Aan de hand van nieuwe Britse gegevens ontdekte hij een verschil van 5 punten bbp tussen de Britse economie zonder Brexit en de huidige economie. Vijf punten bbp-verlies in zeven jaar (sinds het referendum van 2016), "het is een langzame deflatie", benadrukt hij.
Dat kan waar zijn, maar is zo'n grote schok geloofwaardig, aangezien de Britse economie het nu net zo goed (of net zo slecht) doet als de Franse?
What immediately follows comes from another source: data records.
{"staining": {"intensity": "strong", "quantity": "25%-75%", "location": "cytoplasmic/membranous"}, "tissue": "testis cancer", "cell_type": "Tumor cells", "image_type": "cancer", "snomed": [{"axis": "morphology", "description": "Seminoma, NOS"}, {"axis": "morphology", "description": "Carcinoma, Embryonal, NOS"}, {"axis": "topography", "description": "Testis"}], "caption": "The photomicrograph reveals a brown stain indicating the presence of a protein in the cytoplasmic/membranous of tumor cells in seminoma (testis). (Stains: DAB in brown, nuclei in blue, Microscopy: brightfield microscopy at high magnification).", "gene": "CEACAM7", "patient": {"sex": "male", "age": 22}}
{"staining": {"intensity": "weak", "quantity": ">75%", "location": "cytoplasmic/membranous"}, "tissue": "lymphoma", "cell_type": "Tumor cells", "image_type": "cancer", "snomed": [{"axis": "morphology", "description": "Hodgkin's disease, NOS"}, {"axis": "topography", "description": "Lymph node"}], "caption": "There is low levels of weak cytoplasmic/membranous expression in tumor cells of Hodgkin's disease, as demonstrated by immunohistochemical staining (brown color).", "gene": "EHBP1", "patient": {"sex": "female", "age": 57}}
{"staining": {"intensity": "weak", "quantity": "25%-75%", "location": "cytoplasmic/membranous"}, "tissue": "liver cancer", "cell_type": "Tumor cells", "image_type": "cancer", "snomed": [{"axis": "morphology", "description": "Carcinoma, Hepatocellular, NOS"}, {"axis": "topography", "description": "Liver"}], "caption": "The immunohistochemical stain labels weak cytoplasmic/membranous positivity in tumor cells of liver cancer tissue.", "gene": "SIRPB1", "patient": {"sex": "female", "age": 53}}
Hoewel een deel of zelfs een groot deel van de huidige verandering te wijten zou kunnen zijn aan de Brexit, of andere factoren zoals het Amerikaanse begrotingsbeleid, of de versnelling van het economische herstel in Griekenland...
Expert Julian Jessop is van mening dat de impact van de Brexit vrijwel verwaarloosbaar is. Hij schat dat de negatieve impact van de Brexit op het Britse bbp slechts 2-3% van het bbp bedraagt.
Natuurlijk gelooft niemand dat het vertrek van Groot-Brittannië uit de Europese interne markt economische voordelen oplevert. Feit is dat het Britse handelsvolume is gedaald en het tekort aan arbeidskrachten nijpender wordt naarmate het vrije verkeer van werknemers afloopt.
Uiteindelijk, en misschien niet zozeer de belangrijkste kwestie, zegt McWilliams dat het succes van Groot-Brittannië afhangt van "hoe goed het land het doet". Hij noemt specifiek het vermogen van het land om de decarbonisatie van de economie te beheren en de instabiliteit in de publieke sector aan te pakken. Hij zegt dat de impact van de Brexit voorlopig van secundair belang is.